Observe standard precautions.
BLLs in adults:
<5 μg/dL or <0.24 μmol/L: normal without occupational exposure
10 μg/dL or 0.48 μmol/L: BLL testing every 6 months
<20 μg/dL or <0.97 μmol/L: acceptable with occupational exposure
>40 μg/dL or >1.9 μmol/L: report to state occupational agency
>60 μg/dL or >2.9 μmol/L: remove from occupational exposure and begin chelation therapy
Table 6.6 lists the CDC classifications for levels of blood lead. Table 6.7 shows the effects of blood lead in children.
Pretest Patient Care
Explain test purpose and procedure.
Explain the importance of follow-up if lead levels are elevated.
Follow guidelines in Chapter 1 for safe, effective, informed pretest care.
Posttest Patient Care
Have the patient resume normal activities.
Review test results, counsel, and monitor appropriately for elevated lead levels. Explain chelation therapy and possible need for further testing, such as iron deficiency and blood protoporphyrins. Modify the nursing care plan as needed.
Parental compliance is necessary. Parent education about lead poisoning can be given face to face, by pamphlet distribution, or in both ways.

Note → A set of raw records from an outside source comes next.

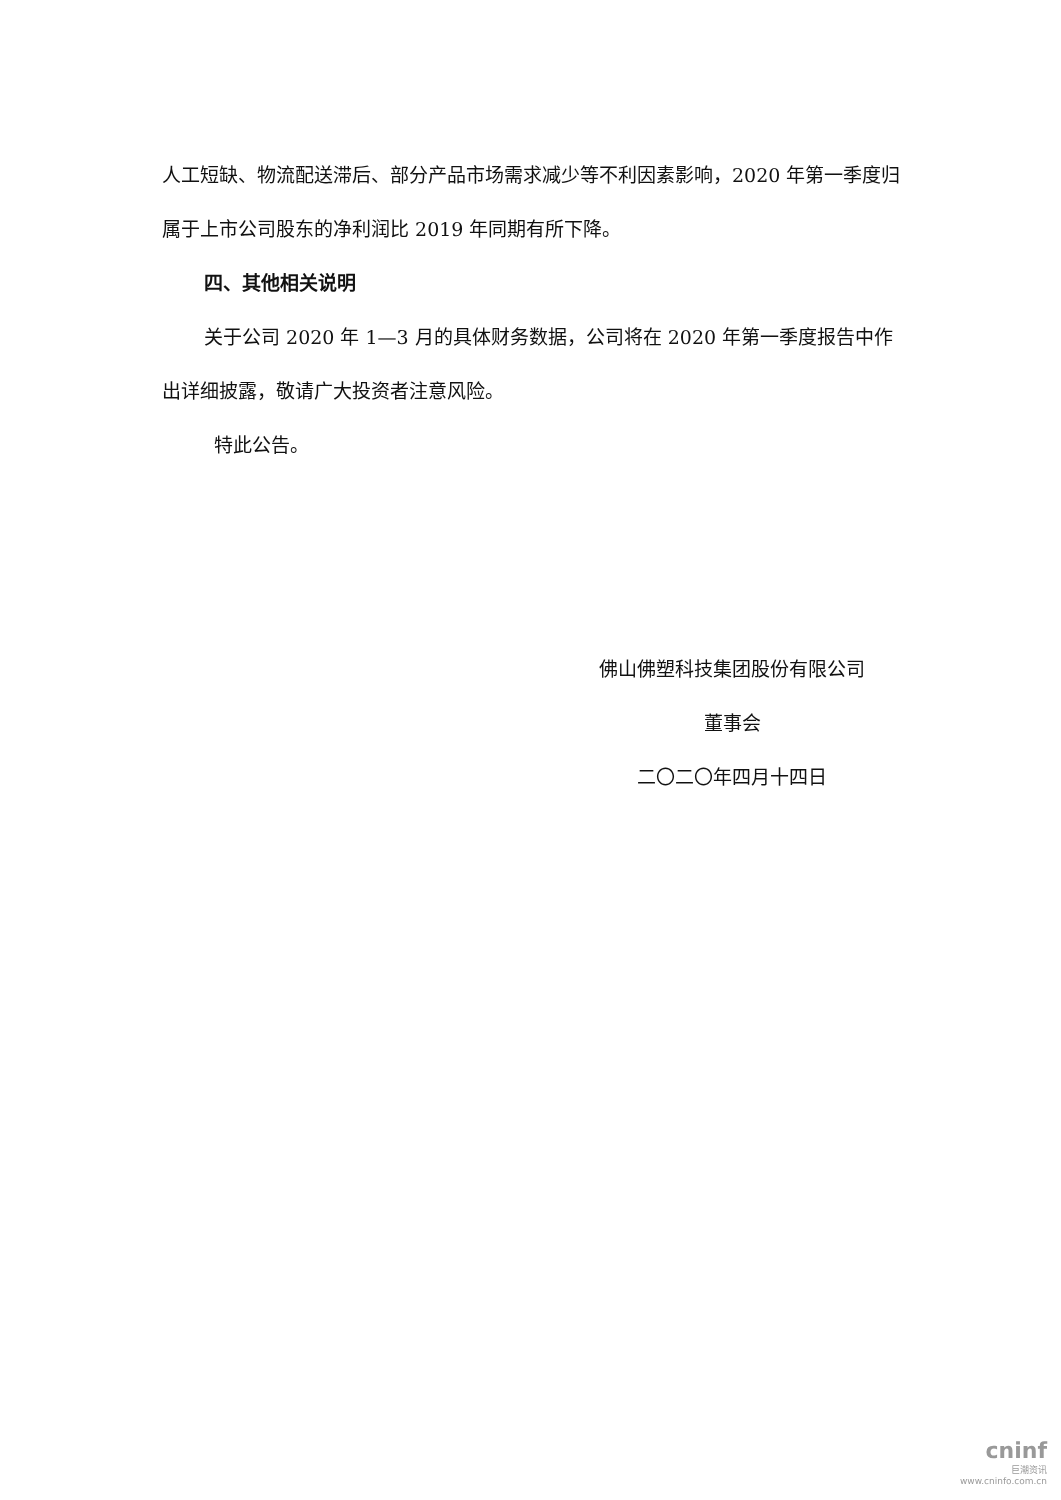人工短缺、物流配送滞后、部分产品市场需求减少等不利因素影响，2020 年第一季度归属于上市公司股东的净利润比 2019 年同期有所下降。
四、其他相关说明
关于公司 2020 年 1—3 月的具体财务数据，公司将在 2020 年第一季度报告中作出详细披露，敬请广大投资者注意风险。
特此公告。
佛山佛塑科技集团股份有限公司
董事会
二〇二〇年四月十四日
cninf
巨潮资讯
www.cninfo.com.cn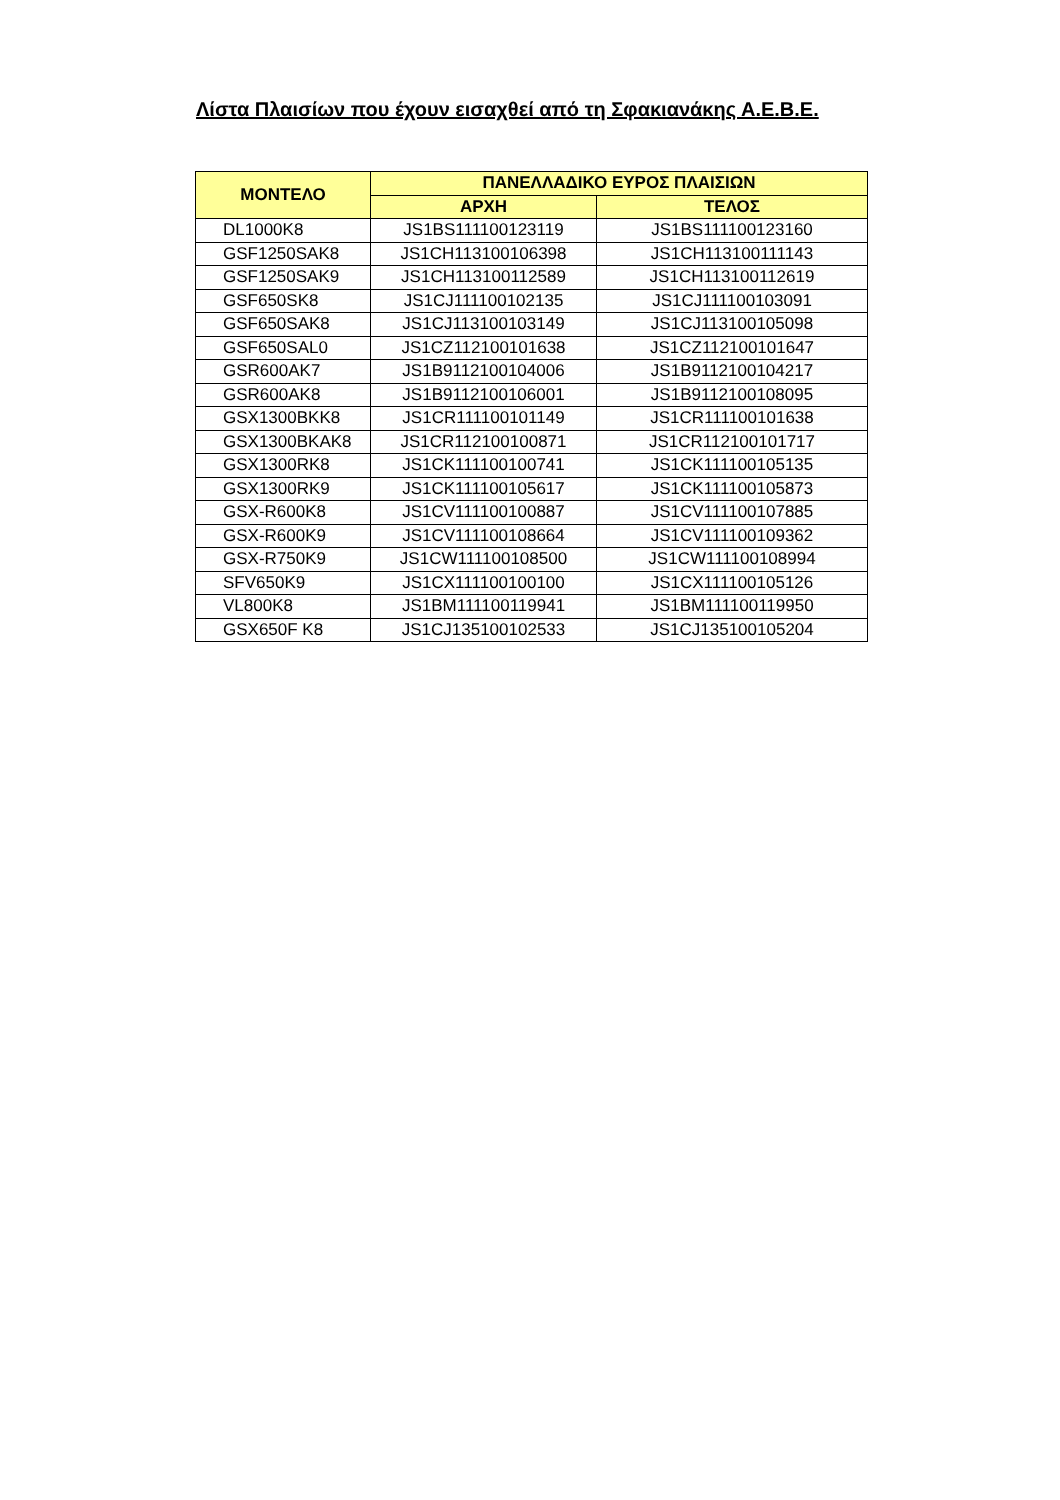Λίστα Πλαισίων που έχουν εισαχθεί από τη Σφακιανάκης Α.Ε.Β.Ε.
| ΜΟΝΤΕΛΟ | ΠΑΝΕΛΛΑΔΙΚΟ ΕΥΡΟΣ ΠΛΑΙΣΙΩΝ | |
| --- | --- | --- |
| | ΑΡΧΗ | ΤΕΛΟΣ |
| DL1000K8 | JS1BS111100123119 | JS1BS111100123160 |
| GSF1250SAK8 | JS1CH113100106398 | JS1CH113100111143 |
| GSF1250SAK9 | JS1CH113100112589 | JS1CH113100112619 |
| GSF650SK8 | JS1CJ111100102135 | JS1CJ111100103091 |
| GSF650SAK8 | JS1CJ113100103149 | JS1CJ113100105098 |
| GSF650SAL0 | JS1CZ112100101638 | JS1CZ112100101647 |
| GSR600AK7 | JS1B9112100104006 | JS1B9112100104217 |
| GSR600AK8 | JS1B9112100106001 | JS1B9112100108095 |
| GSX1300BKK8 | JS1CR111100101149 | JS1CR111100101638 |
| GSX1300BKAK8 | JS1CR112100100871 | JS1CR112100101717 |
| GSX1300RK8 | JS1CK111100100741 | JS1CK111100105135 |
| GSX1300RK9 | JS1CK111100105617 | JS1CK111100105873 |
| GSX-R600K8 | JS1CV111100100887 | JS1CV111100107885 |
| GSX-R600K9 | JS1CV111100108664 | JS1CV111100109362 |
| GSX-R750K9 | JS1CW111100108500 | JS1CW111100108994 |
| SFV650K9 | JS1CX111100100100 | JS1CX111100105126 |
| VL800K8 | JS1BM111100119941 | JS1BM111100119950 |
| GSX650F K8 | JS1CJ135100102533 | JS1CJ135100105204 |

The most important component of medical management is to facilitate reduction in the childs exposure to the environmental lead. In providing intervention for the child with an elevated BLL, the initial step is to obtain a detailed environmental history. The causes of childhood lead poisoning are multiple and must take into account potential environmental hazards as well as characteristics of the individual child. Once a child is found to have lead intoxication, all potential sources must be identified and removed from the childs environment.
The recommended diet for a child with lead toxicity is simply a good diet with adequate protein and mineral intake and limitation of excess fat. It is no longer necessary to exclude canned foods and beverages when the cans are manufactured in the United States because the manufacture of cans with lead-soldered seams ended in the United States in 1991.

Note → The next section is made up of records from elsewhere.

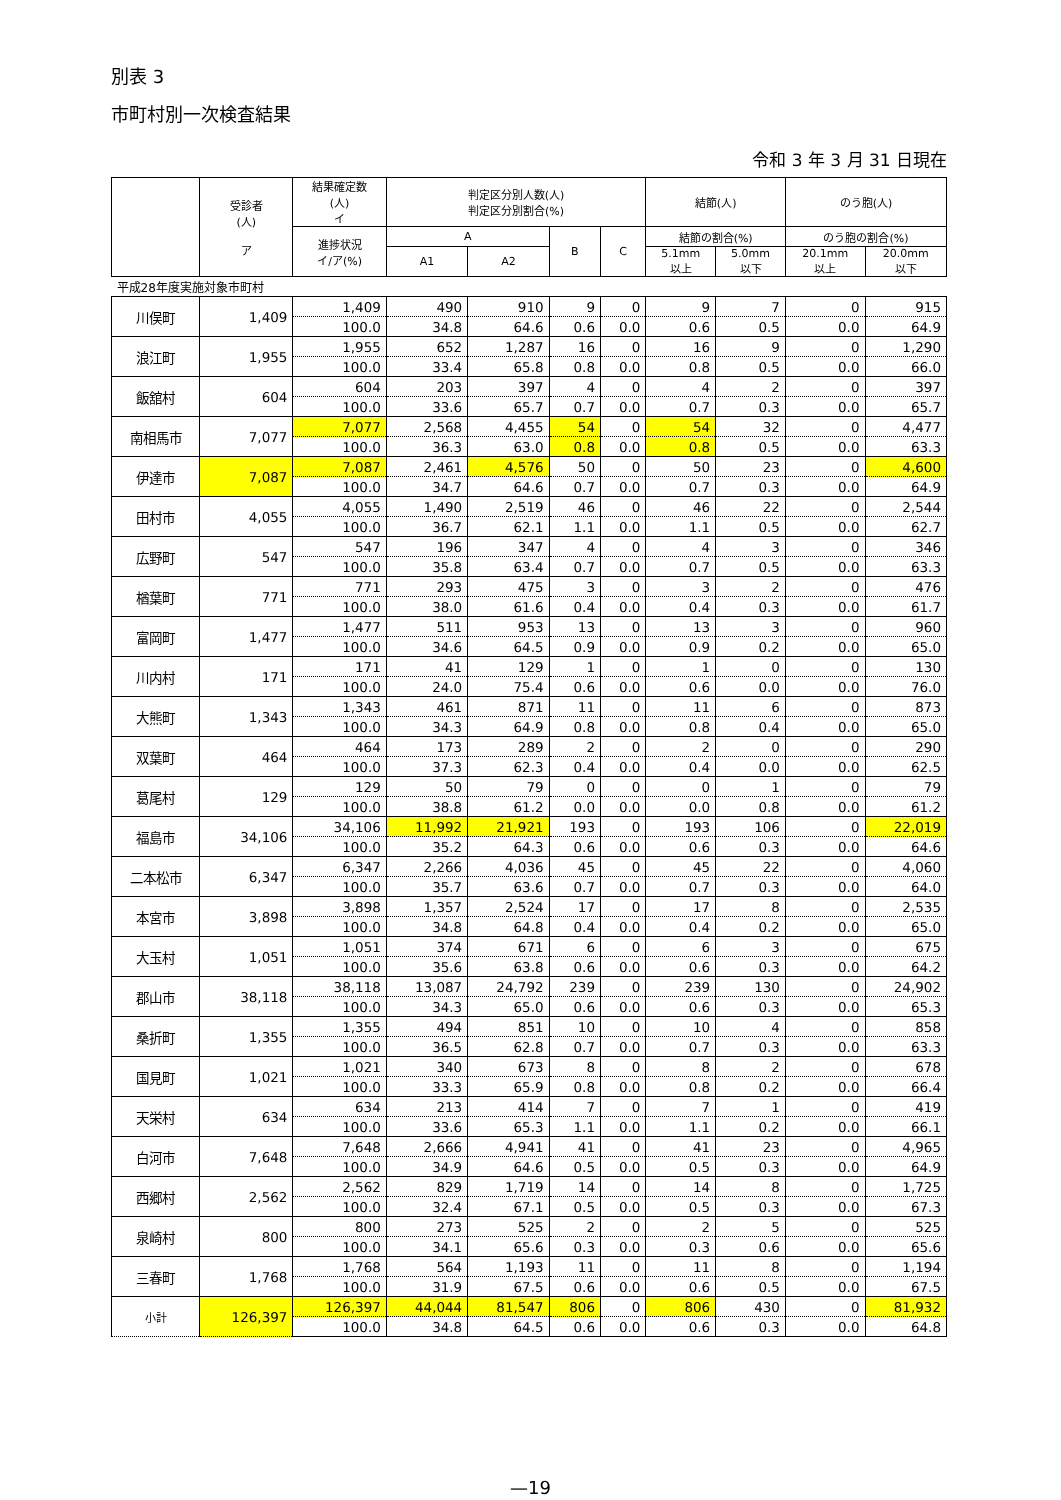別表 3
市町村別一次検査結果
令和 3 年 3 月 31 日現在
| | 受診者 (人) ア | 結果確定数 (人) イ | 判定区分別人数(人) 判定区分別割合(%) | | | | 結節(人) | | のう胞(人) | |
| --- | --- | --- | --- | --- | --- | --- | --- | --- | --- | --- |
| | | 進捗状況 イ/ア(%) | A | | B | C | 結節の割合(%) | | のう胞の割合(%) | |
| | | | A1 | A2 | | | 5.1mm 以上 | 5.0mm 以下 | 20.1mm 以上 | 20.0mm 以下 |
| 平成28年度実施対象市町村 | | | | | | | | | | |
| 川俣町 | 1,409 | 1,409 | 490 | 910 | 9 | 0 | 9 | 7 | 0 | 915 |
| | | 100.0 | 34.8 | 64.6 | 0.6 | 0.0 | 0.6 | 0.5 | 0.0 | 64.9 |
| 浪江町 | 1,955 | 1,955 | 652 | 1,287 | 16 | 0 | 16 | 9 | 0 | 1,290 |
| | | 100.0 | 33.4 | 65.8 | 0.8 | 0.0 | 0.8 | 0.5 | 0.0 | 66.0 |
| 飯舘村 | 604 | 604 | 203 | 397 | 4 | 0 | 4 | 2 | 0 | 397 |
| | | 100.0 | 33.6 | 65.7 | 0.7 | 0.0 | 0.7 | 0.3 | 0.0 | 65.7 |
| 南相馬市 | 7,077 | 7,077 | 2,568 | 4,455 | 54 | 0 | 54 | 32 | 0 | 4,477 |
| | | 100.0 | 36.3 | 63.0 | 0.8 | 0.0 | 0.8 | 0.5 | 0.0 | 63.3 |
| 伊達市 | 7,087 | 7,087 | 2,461 | 4,576 | 50 | 0 | 50 | 23 | 0 | 4,600 |
| | | 100.0 | 34.7 | 64.6 | 0.7 | 0.0 | 0.7 | 0.3 | 0.0 | 64.9 |
| 田村市 | 4,055 | 4,055 | 1,490 | 2,519 | 46 | 0 | 46 | 22 | 0 | 2,544 |
| | | 100.0 | 36.7 | 62.1 | 1.1 | 0.0 | 1.1 | 0.5 | 0.0 | 62.7 |
| 広野町 | 547 | 547 | 196 | 347 | 4 | 0 | 4 | 3 | 0 | 346 |
| | | 100.0 | 35.8 | 63.4 | 0.7 | 0.0 | 0.7 | 0.5 | 0.0 | 63.3 |
| 楢葉町 | 771 | 771 | 293 | 475 | 3 | 0 | 3 | 2 | 0 | 476 |
| | | 100.0 | 38.0 | 61.6 | 0.4 | 0.0 | 0.4 | 0.3 | 0.0 | 61.7 |
| 富岡町 | 1,477 | 1,477 | 511 | 953 | 13 | 0 | 13 | 3 | 0 | 960 |
| | | 100.0 | 34.6 | 64.5 | 0.9 | 0.0 | 0.9 | 0.2 | 0.0 | 65.0 |
| 川内村 | 171 | 171 | 41 | 129 | 1 | 0 | 1 | 0 | 0 | 130 |
| | | 100.0 | 24.0 | 75.4 | 0.6 | 0.0 | 0.6 | 0.0 | 0.0 | 76.0 |
| 大熊町 | 1,343 | 1,343 | 461 | 871 | 11 | 0 | 11 | 6 | 0 | 873 |
| | | 100.0 | 34.3 | 64.9 | 0.8 | 0.0 | 0.8 | 0.4 | 0.0 | 65.0 |
| 双葉町 | 464 | 464 | 173 | 289 | 2 | 0 | 2 | 0 | 0 | 290 |
| | | 100.0 | 37.3 | 62.3 | 0.4 | 0.0 | 0.4 | 0.0 | 0.0 | 62.5 |
| 葛尾村 | 129 | 129 | 50 | 79 | 0 | 0 | 0 | 1 | 0 | 79 |
| | | 100.0 | 38.8 | 61.2 | 0.0 | 0.0 | 0.0 | 0.8 | 0.0 | 61.2 |
| 福島市 | 34,106 | 34,106 | 11,992 | 21,921 | 193 | 0 | 193 | 106 | 0 | 22,019 |
| | | 100.0 | 35.2 | 64.3 | 0.6 | 0.0 | 0.6 | 0.3 | 0.0 | 64.6 |
| 二本松市 | 6,347 | 6,347 | 2,266 | 4,036 | 45 | 0 | 45 | 22 | 0 | 4,060 |
| | | 100.0 | 35.7 | 63.6 | 0.7 | 0.0 | 0.7 | 0.3 | 0.0 | 64.0 |
| 本宮市 | 3,898 | 3,898 | 1,357 | 2,524 | 17 | 0 | 17 | 8 | 0 | 2,535 |
| | | 100.0 | 34.8 | 64.8 | 0.4 | 0.0 | 0.4 | 0.2 | 0.0 | 65.0 |
| 大玉村 | 1,051 | 1,051 | 374 | 671 | 6 | 0 | 6 | 3 | 0 | 675 |
| | | 100.0 | 35.6 | 63.8 | 0.6 | 0.0 | 0.6 | 0.3 | 0.0 | 64.2 |
| 郡山市 | 38,118 | 38,118 | 13,087 | 24,792 | 239 | 0 | 239 | 130 | 0 | 24,902 |
| | | 100.0 | 34.3 | 65.0 | 0.6 | 0.0 | 0.6 | 0.3 | 0.0 | 65.3 |
| 桑折町 | 1,355 | 1,355 | 494 | 851 | 10 | 0 | 10 | 4 | 0 | 858 |
| | | 100.0 | 36.5 | 62.8 | 0.7 | 0.0 | 0.7 | 0.3 | 0.0 | 63.3 |
| 国見町 | 1,021 | 1,021 | 340 | 673 | 8 | 0 | 8 | 2 | 0 | 678 |
| | | 100.0 | 33.3 | 65.9 | 0.8 | 0.0 | 0.8 | 0.2 | 0.0 | 66.4 |
| 天栄村 | 634 | 634 | 213 | 414 | 7 | 0 | 7 | 1 | 0 | 419 |
| | | 100.0 | 33.6 | 65.3 | 1.1 | 0.0 | 1.1 | 0.2 | 0.0 | 66.1 |
| 白河市 | 7,648 | 7,648 | 2,666 | 4,941 | 41 | 0 | 41 | 23 | 0 | 4,965 |
| | | 100.0 | 34.9 | 64.6 | 0.5 | 0.0 | 0.5 | 0.3 | 0.0 | 64.9 |
| 西郷村 | 2,562 | 2,562 | 829 | 1,719 | 14 | 0 | 14 | 8 | 0 | 1,725 |
| | | 100.0 | 32.4 | 67.1 | 0.5 | 0.0 | 0.5 | 0.3 | 0.0 | 67.3 |
| 泉崎村 | 800 | 800 | 273 | 525 | 2 | 0 | 2 | 5 | 0 | 525 |
| | | 100.0 | 34.1 | 65.6 | 0.3 | 0.0 | 0.3 | 0.6 | 0.0 | 65.6 |
| 三春町 | 1,768 | 1,768 | 564 | 1,193 | 11 | 0 | 11 | 8 | 0 | 1,194 |
| | | 100.0 | 31.9 | 67.5 | 0.6 | 0.0 | 0.6 | 0.5 | 0.0 | 67.5 |
| 小計 | 126,397 | 126,397 | 44,044 | 81,547 | 806 | 0 | 806 | 430 | 0 | 81,932 |
| | | 100.0 | 34.8 | 64.5 | 0.6 | 0.0 | 0.6 | 0.3 | 0.0 | 64.8 |
—19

Iron deficiency can enhance absorption and toxicity of lead and often coexists with overexposure to lead. All children with a blood lead concentration >20 μg/dL or >0.97 μmol/L whole blood should have appropriate testing for iron deficiency.
In class IV lead intoxication, chelation is necessary. Chelation therapy must be done in conjunction with eliminating the source of the lead poisoning. Chelation therapy, when promptly administered, can be lifesaving and can reduce the period of morbidity associated with lead toxicity.
Additional follow-up tests may be ordered, including free erythrocyte protoporphyrin, erythrocyte protoporphyrin, or zinc protoporphyrin.
Follow guidelines in Chapter 1 for safe, effective, informed posttest care.
Failing to use lead-free Vacutainer tubes invalidates results.
An elevated level should be confirmed with a second specimen to ensure that the first specimen was not contaminated.
Clinical Alert
Following chelation therapy, lead levels are assessed at varying intervals, and it is not unusual to see a slight increase due to lead leaching from bones.
Pregnant women with BLL >10 μg/dL or >0.48 μmol/L are at risk for delivering a child with a BLL also >10 μg/dL or >0.48 μmol/L.